This Friends textmining effort in R was my Saturday project during a range of very snowy Saturdays we had here in Edmonton in September. It makes heavy use of the tidyverse, Text Mining in R by Julia Silge and David Robinson (which is highly recommended), and piping from the magrittr package (which makes things so much nicer.) If you haven’t read the previous two episodes, they are:

  1. The One with all the Import and Cleanup
  2. The One with the Most Frequent Words
  3. The One with the Sentiment Analysis

You can find a tutorial by Rich Majerus on how to loop with ggplot2 here.
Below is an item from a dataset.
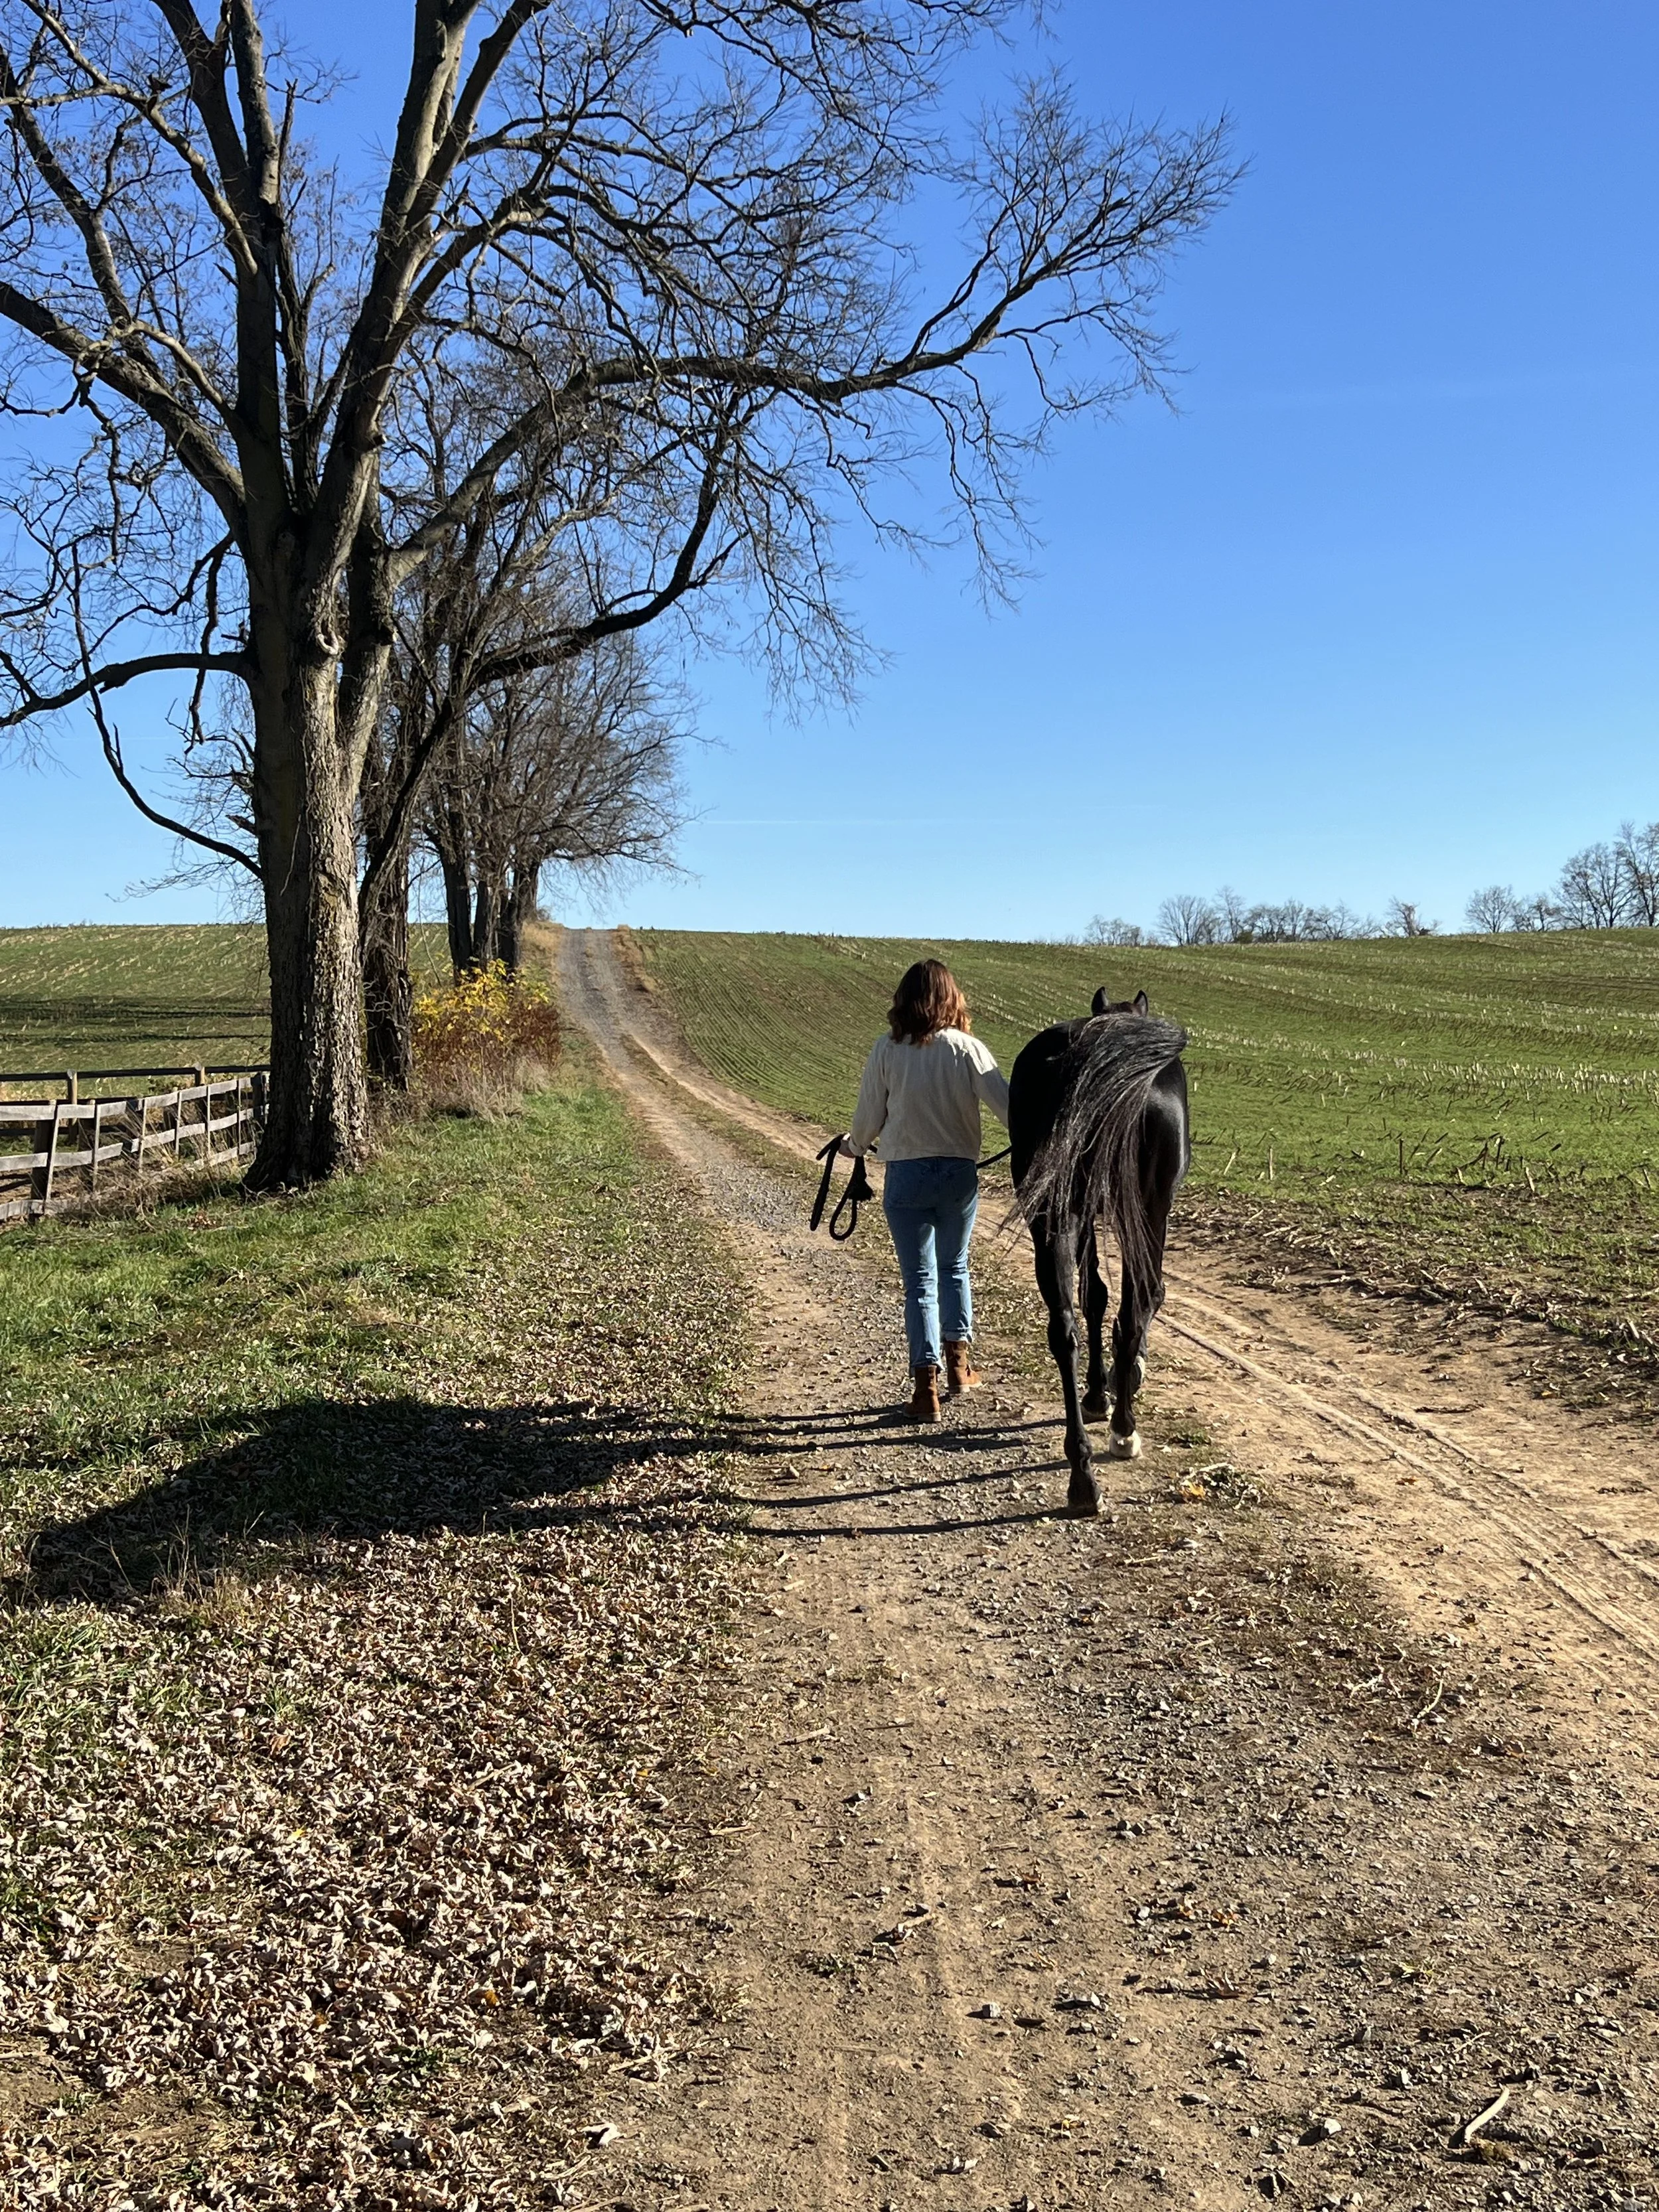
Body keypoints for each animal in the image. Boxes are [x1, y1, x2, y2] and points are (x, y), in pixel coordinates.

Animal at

Disclaimer – I do not claim to be an expert in textmining. There may be faster, smarter, or nicer ways to achieve a certain thing. Still, maybe you’ll find something interesting for your own projects - or just some funny tidbit about your favourite show. In this fourth “episode,” we’ll do some TF-IDF (term frequency–inverse document frequency) analyses - essentially, we’ll try to find out what the most characteristic words for each Season and each Friend are. See also here and here.

Isabell Hubert 2018

website | twitter


Prep

We’ll load the following libraries:

library(dplyr)
library(tidyr)
library(readr)
library(stringr)
library(tidytext)
library(magrittr)
library(ggplot2)

And the dataframes we’ll need:

tokens <- readRDS("tokens.rds")     # pre stopword anti-join - useful for word volume
friends <- readRDS("friends-df.rds")            # the cleaned-up, post stopword anti-join

And define some useful character vectors we can use later for filtering, plotting, and looping:

friendsNames <- c("Monica", "Rachel", "Chandler", "Joey", "Ross", "Phoebe")
friendsExtended <- c("Monica", "Rachel", "Chandler", "Joey", "Ross", "Phoebe", "Janice", "Gunther")
seasons = c(1:10)

Token Frequencies

We’ll start with calculating some overall token frequencies - basically how many words were said total in the entire show, and how many times each word was said:

token.count <- tokens %>%
  count(word, sort = TRUE) %>%
  mutate(total = sum(n))

We’ll also create some counts by season:

s.token.count <- tokens %>%
  count(word, season, sort = TRUE) %>%
    group_by(season) %>%
  mutate(seasonTotal = sum(n))

We can then illustrate Zipf’s law:

ggplot(s.token.count, aes(n/seasonTotal, fill = factor(season))) +
  geom_histogram(show.legend = FALSE, binwidth = 0.0001) +
  facet_wrap(~season, ncol = 2, scales = "free_y") +
    coord_cartesian(xlim = c(0, 0.005))

TF-IDF

The idea of tf-idf is to find the important words for the content of each document by decreasing the weight for commonly used words and increasing the weight for words that are not used very much in a collection or corpus of documents.

(from Text Mining with R)[https://www.tidytextmining.com/tfidf.html]

by Season

s.tfidf <- s.token.count %>%
  bind_tf_idf(season, word, n)

Let’s look at the highest TF-IDF values:

s.tfidf %>%
  arrange(desc(tf_idf))